Por essa razão, o Gabinete de Segurança, inicialmente, focou em reuniões com os usuários da Associação das Empresas do Distrito Industrial de Santa Cruz e Adjacências (AEDIN) e a Cedae. Nesse contexto, a AEDIN propôs a construção de uma estrutura hidráulica provisória (soleira submersa), com o intuito de barrar o avanço da cunha salina. Adicionalmente, a empresa TKCSA teve que mudar sua captação para um ponto a montante, no mesmo local de captação de outras três empresas (FCC, Gerdau e Furnas).

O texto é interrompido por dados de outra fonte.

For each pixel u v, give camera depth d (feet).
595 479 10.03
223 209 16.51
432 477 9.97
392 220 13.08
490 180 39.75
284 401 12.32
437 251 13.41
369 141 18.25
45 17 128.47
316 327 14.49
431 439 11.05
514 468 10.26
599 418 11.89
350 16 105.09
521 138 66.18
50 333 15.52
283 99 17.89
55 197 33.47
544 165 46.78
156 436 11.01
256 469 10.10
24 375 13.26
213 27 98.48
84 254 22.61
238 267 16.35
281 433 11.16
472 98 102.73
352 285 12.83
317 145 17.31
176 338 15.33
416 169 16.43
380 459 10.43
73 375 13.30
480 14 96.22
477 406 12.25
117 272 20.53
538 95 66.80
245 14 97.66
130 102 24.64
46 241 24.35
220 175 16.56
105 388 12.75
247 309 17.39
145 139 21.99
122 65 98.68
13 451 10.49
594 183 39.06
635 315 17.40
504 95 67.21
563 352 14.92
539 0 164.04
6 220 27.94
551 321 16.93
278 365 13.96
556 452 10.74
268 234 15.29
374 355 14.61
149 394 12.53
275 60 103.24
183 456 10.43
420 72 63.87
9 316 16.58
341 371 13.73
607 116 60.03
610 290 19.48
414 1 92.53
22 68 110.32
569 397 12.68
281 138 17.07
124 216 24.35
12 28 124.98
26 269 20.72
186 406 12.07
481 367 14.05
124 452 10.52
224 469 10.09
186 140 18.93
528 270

Esse conjunto de obras foi concluído no final de agosto de 2015.

Estrutura hidráulica provisória (soleira submersa) no Canal de São Francisco para conter a cunha salina

No entanto, os usuários continuaram com dificuldades para a captação, sendo necessários ajustes na soleira, concluídos no final de 2015. Ao conjunto dessas empresas, o Gabinete de Segurança Hídrica ainda apresentou como uma das soluções definitiva de abastecimento a possibilidade de utilizar água de reúso da Estação de Tratamento de Água (ETA) do Guandu, operada pela Cedae. Ações de médio prazo continuam sendo estudadas, abrangendo tanto a proposta de reúso das águas residuais da ETA Guandu quanto a implantação de uma planta de dessalinização, ou, ainda, a mudança dos pontos das captações para um local livre de impacto da intrusão salina.

Em fevereiro de 2015, o reservatório equivalente teve seu maior declínio, quase chegando a zero. No entanto, os esforços realizados permitiram chegar ao fim de 2015 com um volume acumulado de 18%.